#### Task description
Please reproduce the lines below exactly as they appear, leaving out the pictures.

(Saved data entries)

+ + +

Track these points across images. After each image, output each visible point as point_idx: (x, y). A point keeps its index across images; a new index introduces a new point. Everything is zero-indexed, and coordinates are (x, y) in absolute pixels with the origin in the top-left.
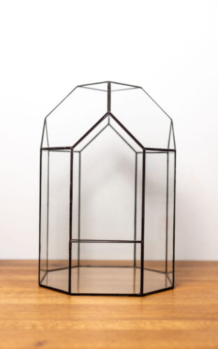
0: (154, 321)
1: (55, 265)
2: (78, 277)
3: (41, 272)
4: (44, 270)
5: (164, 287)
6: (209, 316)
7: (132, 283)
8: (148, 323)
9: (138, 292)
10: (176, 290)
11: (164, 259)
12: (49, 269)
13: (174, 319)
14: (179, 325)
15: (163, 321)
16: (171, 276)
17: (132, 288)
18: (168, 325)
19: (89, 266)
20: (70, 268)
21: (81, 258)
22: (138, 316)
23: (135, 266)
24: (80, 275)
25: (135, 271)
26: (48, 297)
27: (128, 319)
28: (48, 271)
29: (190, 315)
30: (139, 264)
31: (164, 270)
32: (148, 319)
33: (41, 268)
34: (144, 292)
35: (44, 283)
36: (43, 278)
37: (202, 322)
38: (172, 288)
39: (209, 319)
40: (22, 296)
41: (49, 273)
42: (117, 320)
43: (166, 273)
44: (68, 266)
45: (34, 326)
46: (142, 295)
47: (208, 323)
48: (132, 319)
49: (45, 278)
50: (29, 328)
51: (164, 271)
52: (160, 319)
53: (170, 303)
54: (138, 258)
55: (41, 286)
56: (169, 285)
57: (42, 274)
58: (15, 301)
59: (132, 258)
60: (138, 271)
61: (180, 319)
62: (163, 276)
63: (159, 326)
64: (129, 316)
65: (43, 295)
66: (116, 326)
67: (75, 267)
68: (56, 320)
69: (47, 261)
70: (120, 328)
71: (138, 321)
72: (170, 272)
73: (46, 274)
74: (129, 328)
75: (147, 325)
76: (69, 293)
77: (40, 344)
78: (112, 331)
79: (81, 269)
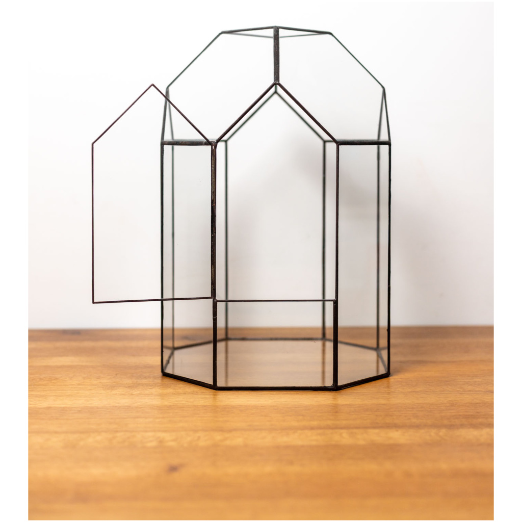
0: (355, 430)
1: (186, 338)
2: (227, 358)
3: (164, 350)
4: (168, 348)
5: (374, 374)
6: (446, 422)
7: (320, 369)
8: (345, 433)
9: (329, 383)
10: (392, 379)
11: (374, 324)
12: (177, 344)
13: (389, 426)
14: (397, 436)
15: (370, 431)
16: (384, 354)
17: (320, 376)
18: (378, 436)
19: (243, 339)
20: (215, 342)
21: (230, 325)
22: (329, 423)
23: (324, 337)
24: (230, 355)
25: (324, 345)
26: (179, 394)
27: (312, 428)
28: (175, 348)
29: (414, 420)
30: (330, 334)
31: (373, 343)
32: (347, 427)
33: (165, 344)
34: (339, 384)
35: (169, 370)
36: (168, 362)
37: (433, 432)
38: (387, 375)
39: (445, 426)
40: (136, 392)
41: (177, 353)
42: (295, 429)
43: (377, 348)
44: (212, 338)
45: (161, 441)
46: (336, 388)
47: (443, 432)
48: (319, 428)
49: (171, 361)
50: (154, 444)
51: (375, 346)
52: (366, 428)
53: (383, 401)
54: (330, 323)
55: (166, 375)
56: (383, 371)
57: (167, 353)
58: (125, 401)
59: (319, 324)
60: (330, 345)
61: (396, 426)
62: (372, 355)
63: (362, 438)
64: (315, 423)
65: (170, 390)
66: (295, 439)
67: (222, 340)
68: (196, 431)
69: (173, 329)
70: (300, 443)
71: (329, 432)
72: (384, 349)
73: (172, 354)
74: (314, 443)
75: (344, 438)
76: (214, 387)
77: (173, 469)
78: (287, 447)
79: (230, 343)
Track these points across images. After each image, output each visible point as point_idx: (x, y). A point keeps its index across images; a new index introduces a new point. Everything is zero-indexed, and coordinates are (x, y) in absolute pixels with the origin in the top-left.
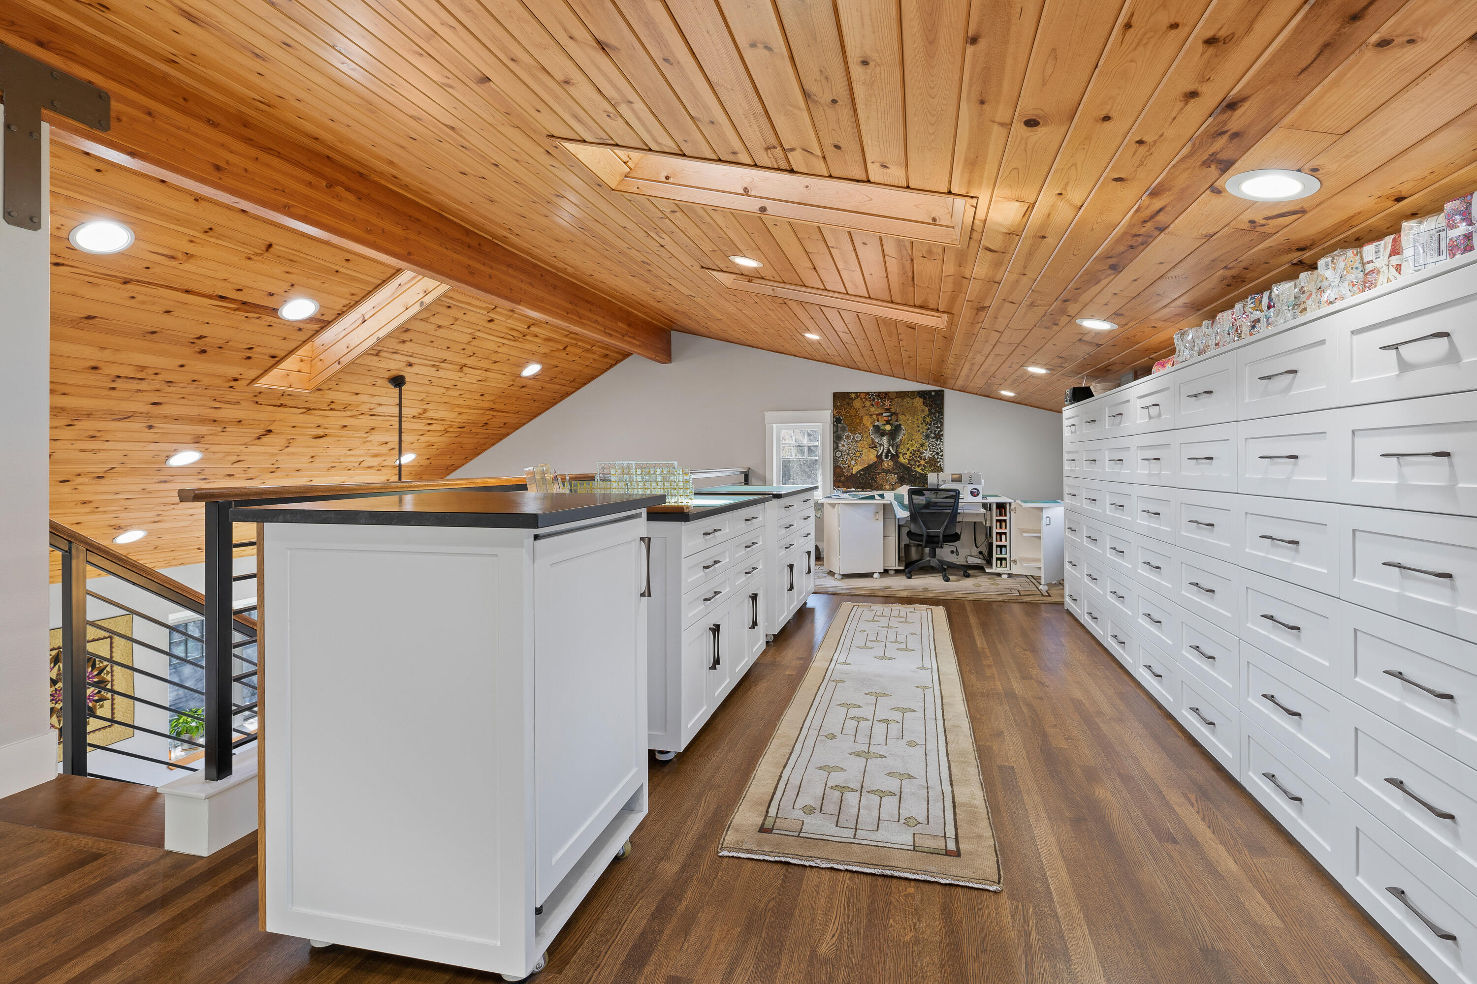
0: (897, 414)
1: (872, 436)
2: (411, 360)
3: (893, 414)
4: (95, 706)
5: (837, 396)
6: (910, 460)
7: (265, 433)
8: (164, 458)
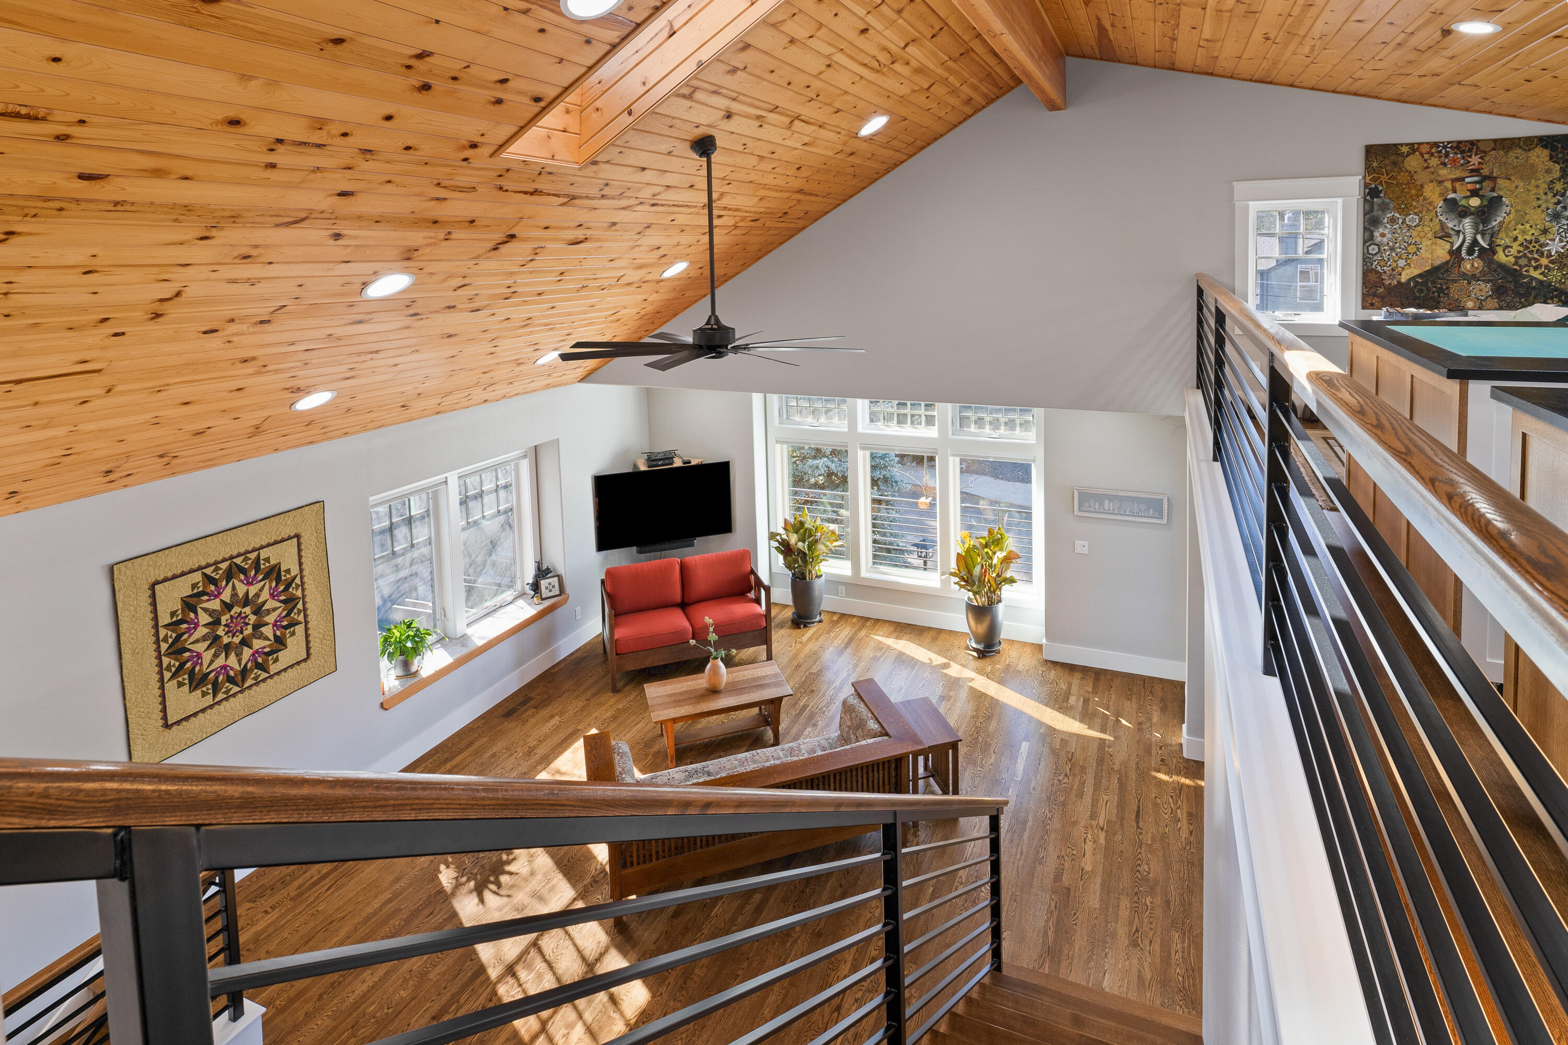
0: (1491, 178)
1: (1441, 218)
2: (735, 107)
3: (1485, 178)
4: (284, 635)
5: (1371, 151)
6: (1520, 258)
7: (505, 239)
8: (358, 287)
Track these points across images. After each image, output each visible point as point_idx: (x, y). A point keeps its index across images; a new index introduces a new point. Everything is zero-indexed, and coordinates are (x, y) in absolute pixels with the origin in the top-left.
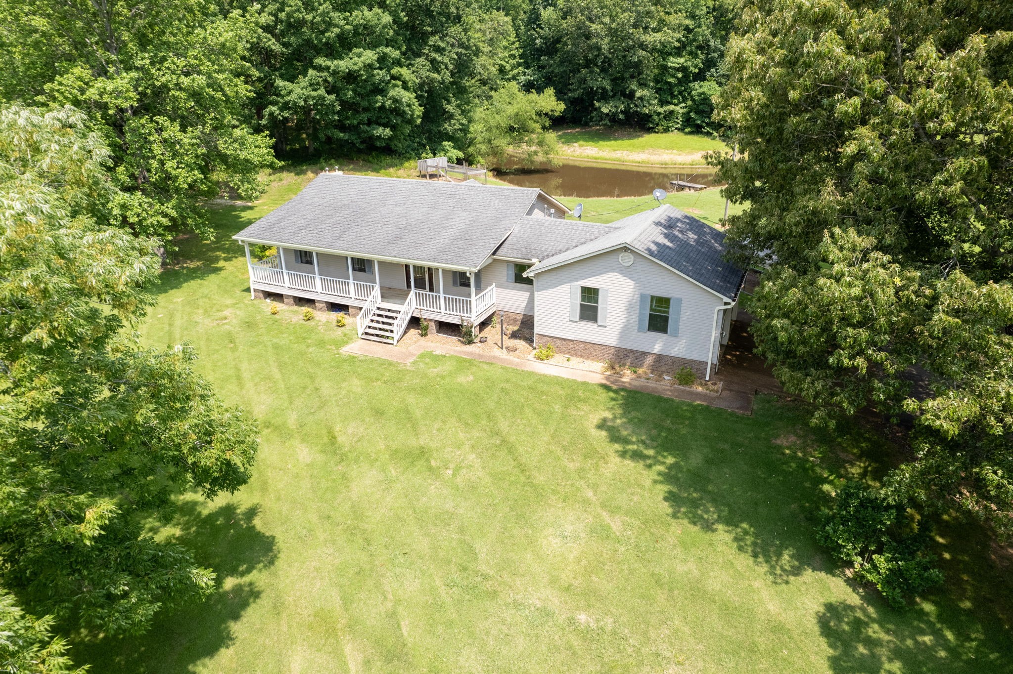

+ + +

#### Solution
Track these points across images. After each image, output each visible point as point_idx: (x, y). A point keeps its index across images; a new index introduces a new point. Everything is zero-indexed, and coordinates are (x, y) in absolute pixels with the origin in the top-left.
0: (154, 321)
1: (55, 265)
2: (78, 277)
3: (41, 272)
4: (44, 270)
5: (164, 287)
6: (209, 316)
7: (132, 283)
8: (148, 323)
9: (138, 292)
10: (176, 290)
11: (164, 259)
12: (49, 269)
13: (174, 319)
14: (179, 325)
15: (163, 321)
16: (171, 276)
17: (132, 288)
18: (168, 325)
19: (89, 266)
20: (70, 268)
21: (81, 258)
22: (138, 316)
23: (135, 266)
24: (80, 275)
25: (135, 271)
26: (48, 297)
27: (128, 319)
28: (48, 271)
29: (190, 315)
30: (139, 264)
31: (164, 270)
32: (148, 319)
33: (41, 268)
34: (144, 292)
35: (44, 283)
36: (43, 278)
37: (202, 322)
38: (172, 288)
39: (209, 319)
40: (22, 296)
41: (49, 273)
42: (117, 320)
43: (166, 273)
44: (68, 266)
45: (34, 326)
46: (142, 295)
47: (208, 323)
48: (132, 319)
49: (45, 278)
50: (29, 328)
51: (164, 271)
52: (160, 319)
53: (170, 303)
54: (138, 258)
55: (41, 286)
56: (169, 285)
57: (42, 274)
58: (15, 301)
59: (132, 258)
60: (138, 271)
61: (180, 319)
62: (163, 276)
63: (159, 326)
64: (129, 316)
65: (43, 295)
66: (116, 326)
67: (75, 267)
68: (56, 320)
69: (47, 261)
70: (120, 328)
71: (138, 321)
72: (170, 272)
73: (46, 274)
74: (129, 328)
75: (147, 325)
76: (69, 293)
77: (40, 344)
78: (112, 331)
79: (81, 269)
0: (355, 430)
1: (186, 338)
2: (227, 358)
3: (164, 350)
4: (168, 348)
5: (374, 374)
6: (446, 422)
7: (320, 369)
8: (345, 433)
9: (329, 383)
10: (392, 379)
11: (374, 324)
12: (177, 344)
13: (389, 426)
14: (397, 436)
15: (370, 431)
16: (384, 354)
17: (320, 376)
18: (378, 436)
19: (243, 339)
20: (215, 342)
21: (230, 325)
22: (329, 423)
23: (324, 337)
24: (230, 355)
25: (324, 345)
26: (179, 394)
27: (312, 428)
28: (175, 348)
29: (414, 420)
30: (330, 334)
31: (373, 343)
32: (347, 427)
33: (165, 344)
34: (339, 384)
35: (169, 370)
36: (168, 362)
37: (433, 432)
38: (387, 375)
39: (445, 426)
40: (136, 392)
41: (177, 353)
42: (295, 429)
43: (377, 348)
44: (212, 338)
45: (161, 441)
46: (336, 388)
47: (443, 432)
48: (319, 428)
49: (171, 361)
50: (154, 444)
51: (375, 346)
52: (366, 428)
53: (383, 401)
54: (330, 323)
55: (166, 375)
56: (383, 371)
57: (167, 353)
58: (125, 401)
59: (319, 324)
60: (330, 345)
61: (396, 426)
62: (372, 355)
63: (362, 438)
64: (315, 423)
65: (170, 390)
66: (295, 439)
67: (222, 340)
68: (196, 431)
69: (173, 329)
70: (300, 443)
71: (329, 432)
72: (384, 349)
73: (172, 354)
74: (314, 443)
75: (344, 438)
76: (214, 387)
77: (173, 469)
78: (287, 447)
79: (230, 343)
Track these points across images. After each image, output each visible point as point_idx: (x, y). A point keeps its index across images; a new index introduces a new point. Everything is zero-indexed, and coordinates are (x, y) in absolute pixels with the origin in the top-left.
0: (897, 414)
1: (872, 436)
2: (411, 360)
3: (893, 414)
4: (95, 706)
5: (837, 396)
6: (910, 460)
7: (265, 433)
8: (164, 458)
0: (1491, 178)
1: (1441, 218)
2: (735, 107)
3: (1485, 178)
4: (284, 635)
5: (1371, 151)
6: (1520, 258)
7: (505, 239)
8: (358, 287)
Track these points across images. After each image, output each visible point as point_idx: (x, y). A point keeps its index across images; a new index introduces a new point. Everything is zero-indexed, and coordinates are (x, y) in absolute pixels with the origin in the top-left.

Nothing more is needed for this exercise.